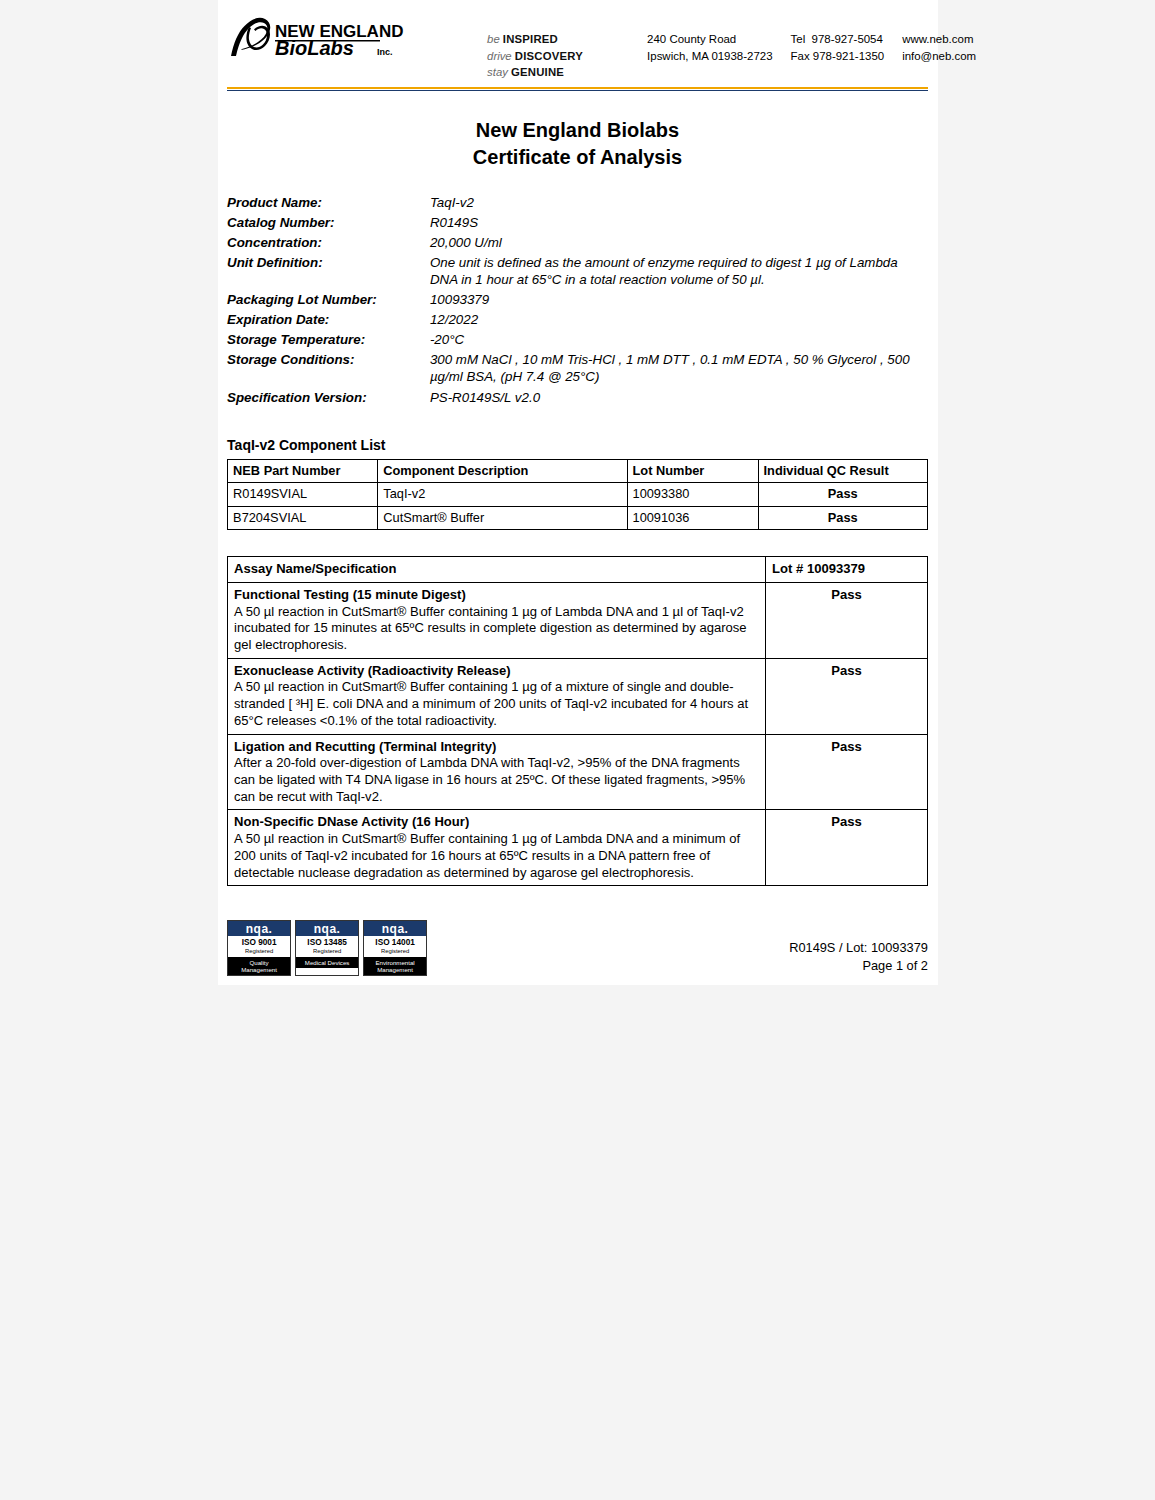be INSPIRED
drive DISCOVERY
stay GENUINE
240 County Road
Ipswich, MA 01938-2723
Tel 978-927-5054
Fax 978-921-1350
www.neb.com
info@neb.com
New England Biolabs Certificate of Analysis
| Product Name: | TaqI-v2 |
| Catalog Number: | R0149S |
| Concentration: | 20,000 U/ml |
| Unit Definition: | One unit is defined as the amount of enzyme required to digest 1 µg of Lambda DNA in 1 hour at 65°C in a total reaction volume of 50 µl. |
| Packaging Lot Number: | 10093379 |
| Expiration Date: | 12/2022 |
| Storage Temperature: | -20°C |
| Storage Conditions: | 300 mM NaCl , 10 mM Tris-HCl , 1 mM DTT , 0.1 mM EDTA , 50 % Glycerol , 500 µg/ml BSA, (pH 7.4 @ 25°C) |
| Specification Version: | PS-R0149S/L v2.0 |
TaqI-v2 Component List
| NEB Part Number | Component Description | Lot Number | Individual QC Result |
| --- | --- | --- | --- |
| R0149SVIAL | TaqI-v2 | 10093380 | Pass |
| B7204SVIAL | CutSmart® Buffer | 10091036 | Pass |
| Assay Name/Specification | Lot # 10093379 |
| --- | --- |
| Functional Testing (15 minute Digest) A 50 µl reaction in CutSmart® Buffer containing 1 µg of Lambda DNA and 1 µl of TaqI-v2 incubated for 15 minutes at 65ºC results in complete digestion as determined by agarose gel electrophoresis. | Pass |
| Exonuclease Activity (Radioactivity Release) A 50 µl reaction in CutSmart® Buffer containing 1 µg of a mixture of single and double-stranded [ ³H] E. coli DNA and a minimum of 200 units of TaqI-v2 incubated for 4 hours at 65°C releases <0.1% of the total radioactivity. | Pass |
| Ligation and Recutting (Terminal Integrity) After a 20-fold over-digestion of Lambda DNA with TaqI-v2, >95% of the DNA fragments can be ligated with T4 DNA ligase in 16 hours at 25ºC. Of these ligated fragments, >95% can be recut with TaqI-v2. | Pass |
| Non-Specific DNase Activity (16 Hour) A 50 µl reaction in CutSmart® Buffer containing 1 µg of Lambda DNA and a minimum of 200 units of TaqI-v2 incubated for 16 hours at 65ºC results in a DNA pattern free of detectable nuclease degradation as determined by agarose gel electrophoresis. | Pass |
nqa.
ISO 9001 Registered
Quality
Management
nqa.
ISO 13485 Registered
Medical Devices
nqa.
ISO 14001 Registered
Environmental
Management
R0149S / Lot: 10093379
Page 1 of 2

:: WHAT IS REQUIRED ::
Your answer should be the lines from the one containing "Environmental" to the end of the entries above, restated exactly and alone.

:: ANSWER AREA ::
Environmental
Management
R0149S / Lot: 10093379
Page 1 of 2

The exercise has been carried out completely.